10:45 PM, Sebuah hotel di Jl. Dago Pakar, Bandung
#MembangkitkanRasa 01
Di ruang makan sebuah hotel minimalis, seorang gadis
berusaha menyembunyikan kegugupannya. Jantungnya dag dig dug, ini akan menjadi
pengalaman pertamanya. Berangkat ke sini untuk mengais rezeki. Agak berlebihan
sebetulnya, tapi jujur saja, ia sedikit merasa bangga. Ia menduduki salah satu
kursi di ruangan itu dan di sisi seberangnya ada seorang pria, sebut saja Si
Bos. Lelaki yang cukup berumur ini memberikan penjelasan singkat mengenai apa yang
harus dilakukan. Tugasnya tidak begitu sulit ternyata, hanya tanggungjawabnya
saja yang agak berat. Keduanya sempat larut dalam diam. Lalu suara si Bos
memecah keheningan. “Hai, bang! Ternyata udah datang. Kalian kenalan dulu dong..”
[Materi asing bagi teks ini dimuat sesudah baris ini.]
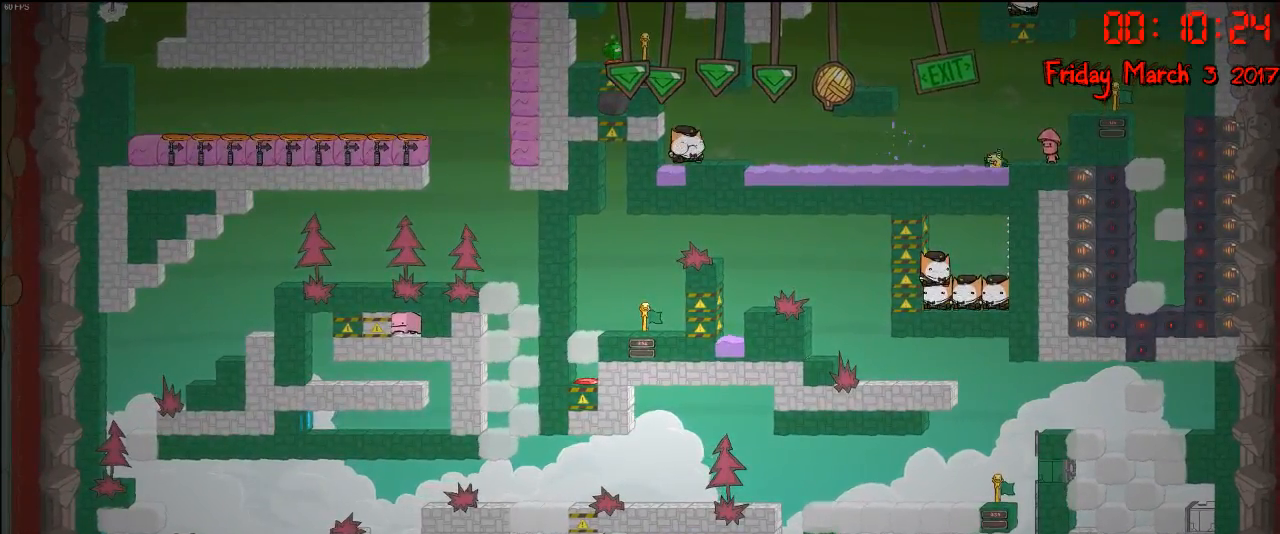
{"buttons": [], "left_stick": "right", "right_stick": "center", "events": [[33, "left_stick", "right"], [183, "left_stick", "center"], [317, "left_stick", "right"]]}
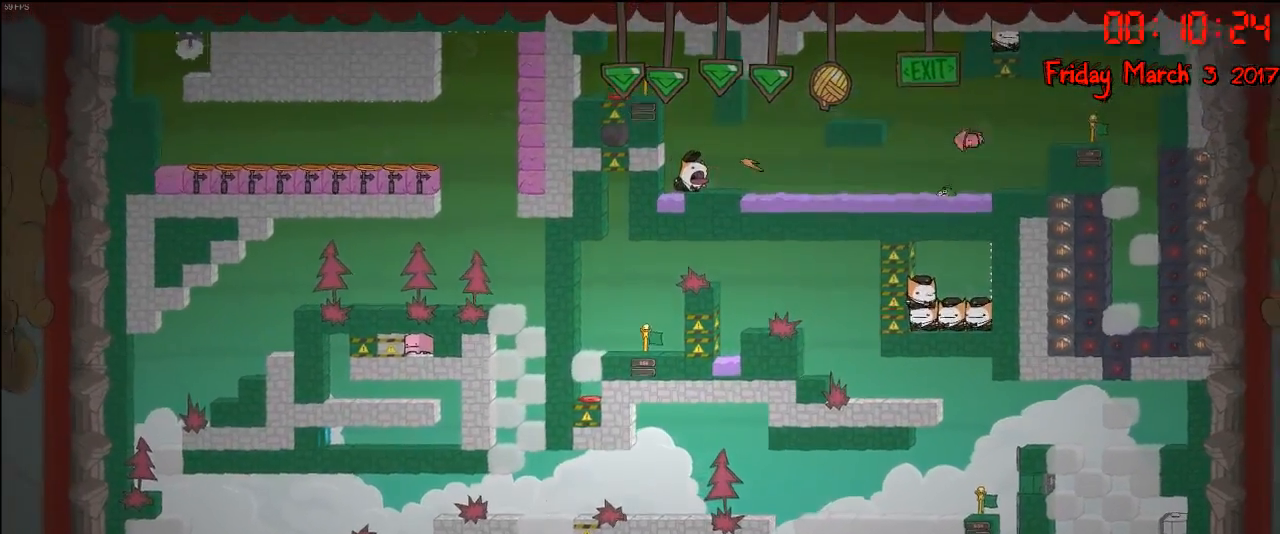
{"buttons": [], "left_stick": "right", "right_stick": "center", "events": [[67, "left_stick", "center"], [183, "left_stick", "right"], [350, "left_stick", "center"], [483, "left_stick", "right"]]}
Gadis itu menoleh, mengikuti arah pandangan Pak Bos. Ia
melihat siapa yang baru saja datang. Pria lagi, pikirnya. Kemudian ia kembali
menunduk, meratapi ponselnya sambil mendengarkan perbincangan dua lelaki di
hadapannya.
Lelaki Pendatang duduk di sebelahnya. Diam-diam si gadis
memperhatikan gerak-gerik pria di sebelahnya. Sesekali menarik lengan jaket,
sesekali memutar-mutar ponsel. Kulitnya tidak putih dan tidak cokelat. Bersih
dan semakin elegan dengan jam tangan di tangan kanan. Penasaran, si gadis lalu
mengangkat wajahnya, melihat sekilas pria di hadapannya.
Bibir merah merona. Rahang yang kaku, hidung mancung, alis
tebal dan kacamata bergagang hitam. Almost perfect.
Jam makan malam tiba. Kami berencana untuk dinner di resto
seberang hotel. Kami beranjak dari posisi kami masing-masing.
Lelaki Pendatang beridiri. Si Gadis terpaku. Badan pria itu
sangat proporsional. Tinggi dan cukup berisi. Pelukable, batinnya.
Si Gadis berdiri di sebelah Lelaki Pendatang. Angin malam di
Kota Bandung membuatnya kedinginan, tapi lelaki di sebelahnya sungguh
menghangatkan.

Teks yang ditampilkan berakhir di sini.